El tratamiento de la osteomielitis en niños depende de muchos factores: la edad, el estado general de salud, la gravedad de su infección y la posible recurrencia (si es aguda o crónica). De todas formas, el objetivo siempre es el mismo: detener la infección y reducir los posibles daños tanto en los huesos como en los órganos circundantes.

La clindamicina y las cefalosporinas son los antibióticos de elección en casi todos los casos.
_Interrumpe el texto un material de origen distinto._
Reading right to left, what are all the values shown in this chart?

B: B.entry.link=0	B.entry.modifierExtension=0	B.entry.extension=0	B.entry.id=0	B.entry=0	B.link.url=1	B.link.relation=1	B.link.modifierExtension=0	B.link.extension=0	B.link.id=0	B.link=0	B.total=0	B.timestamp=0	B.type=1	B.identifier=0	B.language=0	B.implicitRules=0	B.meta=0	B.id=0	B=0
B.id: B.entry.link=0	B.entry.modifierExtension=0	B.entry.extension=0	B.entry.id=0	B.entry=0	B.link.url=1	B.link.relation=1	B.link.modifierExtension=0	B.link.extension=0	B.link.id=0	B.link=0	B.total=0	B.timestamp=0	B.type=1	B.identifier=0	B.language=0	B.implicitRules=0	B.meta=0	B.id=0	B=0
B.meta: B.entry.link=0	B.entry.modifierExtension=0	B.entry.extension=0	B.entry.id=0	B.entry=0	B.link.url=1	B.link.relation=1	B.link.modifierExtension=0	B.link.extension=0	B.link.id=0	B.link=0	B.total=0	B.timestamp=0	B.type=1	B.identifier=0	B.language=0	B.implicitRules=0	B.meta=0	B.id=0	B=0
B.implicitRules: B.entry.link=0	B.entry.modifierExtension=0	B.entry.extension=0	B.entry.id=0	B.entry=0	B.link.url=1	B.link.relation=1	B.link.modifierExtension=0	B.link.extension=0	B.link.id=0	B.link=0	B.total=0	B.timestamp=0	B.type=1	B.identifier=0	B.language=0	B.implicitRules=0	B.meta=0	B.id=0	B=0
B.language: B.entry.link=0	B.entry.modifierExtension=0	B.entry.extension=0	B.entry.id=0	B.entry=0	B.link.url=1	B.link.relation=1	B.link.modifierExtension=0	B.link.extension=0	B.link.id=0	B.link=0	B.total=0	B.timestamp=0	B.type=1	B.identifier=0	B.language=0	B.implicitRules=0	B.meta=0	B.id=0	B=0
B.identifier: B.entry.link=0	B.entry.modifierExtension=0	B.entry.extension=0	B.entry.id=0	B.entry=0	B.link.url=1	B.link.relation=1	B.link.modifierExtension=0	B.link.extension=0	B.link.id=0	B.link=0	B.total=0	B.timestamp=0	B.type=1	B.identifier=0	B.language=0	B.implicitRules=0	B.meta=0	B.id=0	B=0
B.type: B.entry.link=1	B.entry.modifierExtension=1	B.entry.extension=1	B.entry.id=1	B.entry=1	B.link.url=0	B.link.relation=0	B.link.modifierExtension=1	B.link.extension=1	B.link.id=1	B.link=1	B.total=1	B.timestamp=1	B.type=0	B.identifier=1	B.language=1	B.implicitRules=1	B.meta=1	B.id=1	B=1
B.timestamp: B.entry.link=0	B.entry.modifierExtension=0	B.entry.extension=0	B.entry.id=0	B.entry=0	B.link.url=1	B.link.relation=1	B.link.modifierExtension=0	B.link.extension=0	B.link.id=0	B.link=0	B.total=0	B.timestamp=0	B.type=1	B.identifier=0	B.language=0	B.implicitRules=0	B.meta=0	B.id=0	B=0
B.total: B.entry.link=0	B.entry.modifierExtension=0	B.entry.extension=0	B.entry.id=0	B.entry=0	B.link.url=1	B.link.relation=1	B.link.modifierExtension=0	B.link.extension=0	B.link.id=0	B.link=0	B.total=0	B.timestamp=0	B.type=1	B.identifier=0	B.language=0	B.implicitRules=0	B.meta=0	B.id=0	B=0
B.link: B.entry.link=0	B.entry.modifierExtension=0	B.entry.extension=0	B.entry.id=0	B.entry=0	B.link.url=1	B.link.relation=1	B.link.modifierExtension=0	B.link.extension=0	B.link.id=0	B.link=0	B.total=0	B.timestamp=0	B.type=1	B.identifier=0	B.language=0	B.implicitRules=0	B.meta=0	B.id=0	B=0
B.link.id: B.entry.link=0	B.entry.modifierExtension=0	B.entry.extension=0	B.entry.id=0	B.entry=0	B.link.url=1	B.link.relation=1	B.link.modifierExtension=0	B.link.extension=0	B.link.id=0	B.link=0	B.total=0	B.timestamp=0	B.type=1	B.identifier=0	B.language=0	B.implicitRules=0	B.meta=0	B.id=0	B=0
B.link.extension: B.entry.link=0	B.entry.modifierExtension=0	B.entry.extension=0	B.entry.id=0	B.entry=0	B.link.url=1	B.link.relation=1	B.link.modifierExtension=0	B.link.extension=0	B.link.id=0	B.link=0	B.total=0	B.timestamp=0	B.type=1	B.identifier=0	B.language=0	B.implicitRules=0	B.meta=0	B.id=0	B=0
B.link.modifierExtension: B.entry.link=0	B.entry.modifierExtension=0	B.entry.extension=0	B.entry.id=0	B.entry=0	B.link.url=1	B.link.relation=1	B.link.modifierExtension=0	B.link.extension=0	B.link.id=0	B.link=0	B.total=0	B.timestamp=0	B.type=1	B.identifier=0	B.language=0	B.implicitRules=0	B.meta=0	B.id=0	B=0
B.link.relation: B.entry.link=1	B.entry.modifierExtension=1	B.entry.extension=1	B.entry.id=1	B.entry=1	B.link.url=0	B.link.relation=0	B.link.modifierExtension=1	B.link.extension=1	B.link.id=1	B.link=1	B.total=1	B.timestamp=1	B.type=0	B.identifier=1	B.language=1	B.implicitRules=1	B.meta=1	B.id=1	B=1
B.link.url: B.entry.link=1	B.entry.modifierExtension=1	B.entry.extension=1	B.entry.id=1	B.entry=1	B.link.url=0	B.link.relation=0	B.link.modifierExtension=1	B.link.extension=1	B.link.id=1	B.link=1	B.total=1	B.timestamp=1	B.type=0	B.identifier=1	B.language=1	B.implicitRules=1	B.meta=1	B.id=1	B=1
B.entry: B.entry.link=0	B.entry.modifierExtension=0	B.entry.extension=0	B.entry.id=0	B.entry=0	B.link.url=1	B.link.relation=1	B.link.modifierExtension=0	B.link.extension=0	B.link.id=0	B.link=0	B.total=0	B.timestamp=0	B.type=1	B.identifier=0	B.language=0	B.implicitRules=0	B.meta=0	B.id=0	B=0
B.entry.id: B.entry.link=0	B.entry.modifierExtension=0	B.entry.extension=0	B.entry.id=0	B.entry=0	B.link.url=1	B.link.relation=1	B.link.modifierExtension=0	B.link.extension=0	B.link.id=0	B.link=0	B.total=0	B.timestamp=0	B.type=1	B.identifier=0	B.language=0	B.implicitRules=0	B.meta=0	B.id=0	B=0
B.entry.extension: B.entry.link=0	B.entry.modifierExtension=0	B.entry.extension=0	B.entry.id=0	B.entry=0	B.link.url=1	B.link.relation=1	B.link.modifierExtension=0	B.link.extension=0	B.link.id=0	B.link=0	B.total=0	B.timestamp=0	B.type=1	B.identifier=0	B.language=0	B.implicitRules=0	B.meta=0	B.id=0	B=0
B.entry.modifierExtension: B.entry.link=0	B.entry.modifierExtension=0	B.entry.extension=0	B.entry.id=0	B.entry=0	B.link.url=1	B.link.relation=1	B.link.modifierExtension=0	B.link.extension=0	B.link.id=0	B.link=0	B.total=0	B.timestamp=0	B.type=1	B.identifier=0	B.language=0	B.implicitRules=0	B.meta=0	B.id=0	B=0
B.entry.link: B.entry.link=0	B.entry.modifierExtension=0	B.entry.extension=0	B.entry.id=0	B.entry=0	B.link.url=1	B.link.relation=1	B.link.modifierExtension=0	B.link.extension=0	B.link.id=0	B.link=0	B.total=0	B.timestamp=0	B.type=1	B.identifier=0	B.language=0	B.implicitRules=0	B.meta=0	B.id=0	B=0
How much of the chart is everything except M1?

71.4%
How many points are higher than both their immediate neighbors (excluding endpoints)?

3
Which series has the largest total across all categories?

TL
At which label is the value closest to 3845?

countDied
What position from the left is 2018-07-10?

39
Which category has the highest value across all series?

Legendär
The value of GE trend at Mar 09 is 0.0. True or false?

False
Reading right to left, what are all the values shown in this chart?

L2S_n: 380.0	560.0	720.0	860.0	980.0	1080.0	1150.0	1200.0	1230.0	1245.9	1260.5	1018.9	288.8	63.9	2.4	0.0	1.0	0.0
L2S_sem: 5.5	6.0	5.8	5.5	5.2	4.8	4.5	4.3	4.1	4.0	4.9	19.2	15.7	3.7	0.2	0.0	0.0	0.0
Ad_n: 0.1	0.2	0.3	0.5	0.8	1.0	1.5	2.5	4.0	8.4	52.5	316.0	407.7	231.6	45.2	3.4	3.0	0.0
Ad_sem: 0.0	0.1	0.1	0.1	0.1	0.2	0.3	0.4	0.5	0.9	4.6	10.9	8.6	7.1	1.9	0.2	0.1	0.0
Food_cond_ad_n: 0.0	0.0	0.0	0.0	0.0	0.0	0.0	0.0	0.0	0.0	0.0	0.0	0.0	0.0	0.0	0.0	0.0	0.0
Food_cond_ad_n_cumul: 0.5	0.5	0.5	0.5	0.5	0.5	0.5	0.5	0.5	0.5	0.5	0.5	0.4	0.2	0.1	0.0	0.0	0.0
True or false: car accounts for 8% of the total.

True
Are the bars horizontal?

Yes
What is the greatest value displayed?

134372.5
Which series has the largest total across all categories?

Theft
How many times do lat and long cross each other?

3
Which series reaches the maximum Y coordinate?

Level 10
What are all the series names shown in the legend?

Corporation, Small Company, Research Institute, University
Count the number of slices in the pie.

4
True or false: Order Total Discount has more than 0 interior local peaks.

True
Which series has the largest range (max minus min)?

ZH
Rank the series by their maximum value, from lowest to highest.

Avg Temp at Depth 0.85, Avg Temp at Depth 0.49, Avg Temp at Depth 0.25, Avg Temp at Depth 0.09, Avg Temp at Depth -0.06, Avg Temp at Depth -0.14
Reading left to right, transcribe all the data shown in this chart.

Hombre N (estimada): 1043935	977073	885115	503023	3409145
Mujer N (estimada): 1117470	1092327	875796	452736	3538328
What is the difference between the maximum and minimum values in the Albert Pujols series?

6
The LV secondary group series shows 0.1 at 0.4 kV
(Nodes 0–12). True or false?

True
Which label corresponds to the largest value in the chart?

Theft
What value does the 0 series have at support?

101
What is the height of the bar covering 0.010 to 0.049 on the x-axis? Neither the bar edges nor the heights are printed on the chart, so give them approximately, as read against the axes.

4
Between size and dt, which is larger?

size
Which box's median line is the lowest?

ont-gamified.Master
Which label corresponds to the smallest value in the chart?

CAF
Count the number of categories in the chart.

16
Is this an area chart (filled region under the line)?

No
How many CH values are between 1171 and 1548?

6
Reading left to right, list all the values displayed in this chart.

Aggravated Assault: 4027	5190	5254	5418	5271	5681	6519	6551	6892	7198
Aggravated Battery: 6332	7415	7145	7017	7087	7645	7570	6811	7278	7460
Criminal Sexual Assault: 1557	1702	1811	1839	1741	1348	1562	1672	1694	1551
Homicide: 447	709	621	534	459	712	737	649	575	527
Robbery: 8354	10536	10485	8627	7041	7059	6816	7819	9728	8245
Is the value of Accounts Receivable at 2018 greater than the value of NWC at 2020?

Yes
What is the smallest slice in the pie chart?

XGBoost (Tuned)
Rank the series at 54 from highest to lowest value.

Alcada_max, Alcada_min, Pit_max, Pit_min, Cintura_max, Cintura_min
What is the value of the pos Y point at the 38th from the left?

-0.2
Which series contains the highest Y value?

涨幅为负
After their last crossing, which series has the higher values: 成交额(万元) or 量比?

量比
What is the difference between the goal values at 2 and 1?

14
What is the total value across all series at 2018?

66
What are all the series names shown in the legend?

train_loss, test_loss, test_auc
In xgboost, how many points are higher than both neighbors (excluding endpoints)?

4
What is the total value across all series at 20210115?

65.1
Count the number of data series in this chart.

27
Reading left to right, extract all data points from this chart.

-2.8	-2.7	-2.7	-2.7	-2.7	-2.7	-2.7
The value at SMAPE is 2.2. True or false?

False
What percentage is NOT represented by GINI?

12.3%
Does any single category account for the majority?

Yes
Es necesario que el niño esté hospitalizado durante unos días-semanas para que los profesionales médicos puedan inyectarle la medicación por vía intravenosa y monitorizar su estado de salud general.

Una vez mejore, la vuelta a casa es posible. De todas formas, la toma de antibióticos suele prolongarse durante al menos un mes, dependiendo de los síntomas y la evolución del niño. Aunque la respuesta a la terapia farmacológica sea positiva, esta infección se cura de forma lenta y hay que asegurarse al 100% de que todo ha ido bien antes de suspender el tratamiento.

La faringitis estreptocócica puede tener muchas causas.

Detectar los síntomas de la osteomielitis en niños es complejo, ya que muchos no son capaces de localizar su dolor o de comunicarlo de forma clara. Por ello, ante cualquier indicio de dolor óseo o sospecha, lo mejor es acudir al centro de urgencias. Este tipo de infecciones se pueden complicar mucho y muy rápido si no se toman las medidas adecuadas a tiempo.